[Dataset entries]
--- --- ---

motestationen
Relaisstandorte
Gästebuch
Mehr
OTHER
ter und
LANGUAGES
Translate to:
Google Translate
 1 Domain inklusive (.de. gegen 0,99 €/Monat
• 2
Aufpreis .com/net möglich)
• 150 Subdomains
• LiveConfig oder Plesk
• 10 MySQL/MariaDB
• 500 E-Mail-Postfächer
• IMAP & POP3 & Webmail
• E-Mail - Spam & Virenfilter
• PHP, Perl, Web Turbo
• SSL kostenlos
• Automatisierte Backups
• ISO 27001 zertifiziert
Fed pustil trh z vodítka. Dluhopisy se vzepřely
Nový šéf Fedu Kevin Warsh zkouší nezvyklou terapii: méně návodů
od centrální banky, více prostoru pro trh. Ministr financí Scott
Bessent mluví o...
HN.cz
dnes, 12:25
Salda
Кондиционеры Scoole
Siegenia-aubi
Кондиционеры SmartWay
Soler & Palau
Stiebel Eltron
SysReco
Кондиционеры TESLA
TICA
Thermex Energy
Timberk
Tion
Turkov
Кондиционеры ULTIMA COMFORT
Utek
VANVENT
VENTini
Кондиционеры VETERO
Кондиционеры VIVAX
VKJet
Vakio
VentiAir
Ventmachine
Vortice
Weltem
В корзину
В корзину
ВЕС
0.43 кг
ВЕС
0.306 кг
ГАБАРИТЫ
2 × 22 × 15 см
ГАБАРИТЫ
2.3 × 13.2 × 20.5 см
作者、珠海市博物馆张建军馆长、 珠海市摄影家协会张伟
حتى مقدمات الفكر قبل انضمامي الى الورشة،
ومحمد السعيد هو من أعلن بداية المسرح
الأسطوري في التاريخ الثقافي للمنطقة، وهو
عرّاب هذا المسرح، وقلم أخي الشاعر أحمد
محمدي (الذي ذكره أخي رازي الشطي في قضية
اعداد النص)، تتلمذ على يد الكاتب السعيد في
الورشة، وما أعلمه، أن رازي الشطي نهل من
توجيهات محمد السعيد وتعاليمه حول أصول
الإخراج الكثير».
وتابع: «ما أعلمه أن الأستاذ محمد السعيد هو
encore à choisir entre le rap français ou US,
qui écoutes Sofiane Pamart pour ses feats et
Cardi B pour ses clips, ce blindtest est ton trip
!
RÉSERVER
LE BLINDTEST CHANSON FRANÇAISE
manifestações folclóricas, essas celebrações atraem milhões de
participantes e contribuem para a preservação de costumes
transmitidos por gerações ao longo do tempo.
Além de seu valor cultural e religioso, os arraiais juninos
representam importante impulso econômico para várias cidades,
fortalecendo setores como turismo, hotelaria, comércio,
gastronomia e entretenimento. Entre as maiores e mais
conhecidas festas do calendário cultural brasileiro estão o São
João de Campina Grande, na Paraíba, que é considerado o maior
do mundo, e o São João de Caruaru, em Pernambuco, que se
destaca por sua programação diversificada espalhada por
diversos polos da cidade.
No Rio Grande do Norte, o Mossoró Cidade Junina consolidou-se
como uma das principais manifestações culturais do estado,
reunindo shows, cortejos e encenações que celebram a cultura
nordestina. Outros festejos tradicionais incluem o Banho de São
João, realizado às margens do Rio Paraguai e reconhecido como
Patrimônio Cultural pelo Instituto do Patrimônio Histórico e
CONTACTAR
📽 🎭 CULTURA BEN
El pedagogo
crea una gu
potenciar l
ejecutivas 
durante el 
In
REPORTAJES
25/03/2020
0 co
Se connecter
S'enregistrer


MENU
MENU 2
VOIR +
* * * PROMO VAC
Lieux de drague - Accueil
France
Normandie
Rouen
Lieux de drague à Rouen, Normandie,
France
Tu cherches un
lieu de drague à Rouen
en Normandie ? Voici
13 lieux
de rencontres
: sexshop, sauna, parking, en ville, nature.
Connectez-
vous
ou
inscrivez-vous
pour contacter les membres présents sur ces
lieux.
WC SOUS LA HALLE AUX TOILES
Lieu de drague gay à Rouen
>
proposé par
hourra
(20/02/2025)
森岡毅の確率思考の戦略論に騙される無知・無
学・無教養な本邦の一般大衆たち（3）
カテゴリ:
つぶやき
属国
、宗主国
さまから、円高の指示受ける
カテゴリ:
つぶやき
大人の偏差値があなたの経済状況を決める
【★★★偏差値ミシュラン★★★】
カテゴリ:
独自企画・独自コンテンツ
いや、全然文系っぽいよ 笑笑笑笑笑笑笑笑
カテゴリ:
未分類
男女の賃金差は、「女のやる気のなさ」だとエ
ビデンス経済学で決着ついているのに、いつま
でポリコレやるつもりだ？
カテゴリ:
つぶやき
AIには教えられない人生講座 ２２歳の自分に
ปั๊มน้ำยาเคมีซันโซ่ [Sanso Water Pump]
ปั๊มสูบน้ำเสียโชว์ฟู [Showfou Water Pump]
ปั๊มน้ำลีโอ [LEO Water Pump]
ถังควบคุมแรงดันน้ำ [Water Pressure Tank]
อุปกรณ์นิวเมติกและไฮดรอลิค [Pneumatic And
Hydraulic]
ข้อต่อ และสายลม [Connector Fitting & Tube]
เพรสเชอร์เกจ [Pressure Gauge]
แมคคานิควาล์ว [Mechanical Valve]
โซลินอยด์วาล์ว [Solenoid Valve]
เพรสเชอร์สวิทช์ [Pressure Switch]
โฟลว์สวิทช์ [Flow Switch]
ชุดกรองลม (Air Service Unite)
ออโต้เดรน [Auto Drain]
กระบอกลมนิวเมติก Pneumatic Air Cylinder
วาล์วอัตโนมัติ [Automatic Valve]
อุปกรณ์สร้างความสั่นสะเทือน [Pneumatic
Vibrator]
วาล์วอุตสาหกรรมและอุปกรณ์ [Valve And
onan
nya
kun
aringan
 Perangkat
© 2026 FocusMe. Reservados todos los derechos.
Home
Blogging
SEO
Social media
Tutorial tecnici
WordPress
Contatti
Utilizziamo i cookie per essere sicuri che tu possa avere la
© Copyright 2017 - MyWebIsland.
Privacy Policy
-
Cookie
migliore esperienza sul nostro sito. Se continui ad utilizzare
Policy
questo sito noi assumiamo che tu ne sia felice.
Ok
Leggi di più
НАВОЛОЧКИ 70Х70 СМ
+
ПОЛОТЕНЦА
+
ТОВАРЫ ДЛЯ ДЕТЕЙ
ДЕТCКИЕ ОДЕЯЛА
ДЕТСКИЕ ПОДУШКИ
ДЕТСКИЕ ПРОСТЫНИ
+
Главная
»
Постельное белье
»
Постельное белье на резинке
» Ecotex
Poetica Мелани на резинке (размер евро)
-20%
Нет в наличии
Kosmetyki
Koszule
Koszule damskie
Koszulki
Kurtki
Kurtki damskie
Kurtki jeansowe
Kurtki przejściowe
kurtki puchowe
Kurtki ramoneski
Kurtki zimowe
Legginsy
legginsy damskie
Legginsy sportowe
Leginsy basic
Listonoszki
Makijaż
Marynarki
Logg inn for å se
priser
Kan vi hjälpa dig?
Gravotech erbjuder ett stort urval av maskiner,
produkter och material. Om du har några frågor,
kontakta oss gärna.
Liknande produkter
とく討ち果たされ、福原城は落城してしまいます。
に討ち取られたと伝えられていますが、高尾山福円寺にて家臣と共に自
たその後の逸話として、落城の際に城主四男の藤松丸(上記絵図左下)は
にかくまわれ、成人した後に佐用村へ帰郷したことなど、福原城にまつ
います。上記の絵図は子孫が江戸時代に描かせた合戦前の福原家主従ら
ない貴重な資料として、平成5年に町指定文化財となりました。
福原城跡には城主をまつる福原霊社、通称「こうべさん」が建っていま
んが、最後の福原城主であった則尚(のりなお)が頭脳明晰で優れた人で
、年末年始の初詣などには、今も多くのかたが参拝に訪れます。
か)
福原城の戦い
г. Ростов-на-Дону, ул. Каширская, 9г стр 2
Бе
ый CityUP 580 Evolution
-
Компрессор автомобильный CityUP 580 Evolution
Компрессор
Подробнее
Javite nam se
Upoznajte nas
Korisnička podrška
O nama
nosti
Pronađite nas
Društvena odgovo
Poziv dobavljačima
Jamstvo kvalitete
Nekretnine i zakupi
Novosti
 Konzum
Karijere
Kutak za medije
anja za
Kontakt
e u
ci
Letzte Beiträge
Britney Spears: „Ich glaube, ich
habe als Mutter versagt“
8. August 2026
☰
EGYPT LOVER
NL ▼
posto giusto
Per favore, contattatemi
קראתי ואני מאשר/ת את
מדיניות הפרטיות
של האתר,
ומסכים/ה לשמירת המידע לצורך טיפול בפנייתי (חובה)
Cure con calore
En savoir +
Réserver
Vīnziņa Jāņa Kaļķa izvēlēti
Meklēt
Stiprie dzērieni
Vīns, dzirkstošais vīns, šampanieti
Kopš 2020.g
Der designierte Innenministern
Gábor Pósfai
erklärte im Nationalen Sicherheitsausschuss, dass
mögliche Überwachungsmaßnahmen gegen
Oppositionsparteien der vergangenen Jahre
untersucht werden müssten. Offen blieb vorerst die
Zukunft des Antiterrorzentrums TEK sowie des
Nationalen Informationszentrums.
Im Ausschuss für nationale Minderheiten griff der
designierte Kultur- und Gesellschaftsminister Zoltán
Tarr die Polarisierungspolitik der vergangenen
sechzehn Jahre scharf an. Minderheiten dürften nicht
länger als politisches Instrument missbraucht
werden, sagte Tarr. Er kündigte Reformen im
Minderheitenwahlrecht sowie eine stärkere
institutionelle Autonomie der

--- --- ---

» **TO DO**:
Print the records above verbatim from their first line to the line containing "Nový šéf Fedu", both included, and stop there.

» **EXPECTED ANSWER**:
motestationen
Relaisstandorte
Gästebuch
Mehr
OTHER
ter und
LANGUAGES
Translate to:
Google Translate
 1 Domain inklusive (.de. gegen 0,99 €/Monat
• 2
Aufpreis .com/net möglich)
• 150 Subdomains
• LiveConfig oder Plesk
• 10 MySQL/MariaDB
• 500 E-Mail-Postfächer
• IMAP & POP3 & Webmail
• E-Mail - Spam & Virenfilter
• PHP, Perl, Web Turbo
• SSL kostenlos
• Automatisierte Backups
• ISO 27001 zertifiziert
Fed pustil trh z vodítka. Dluhopisy se vzepřely
Nový šéf Fedu Kevin Warsh zkouší nezvyklou terapii: méně návodů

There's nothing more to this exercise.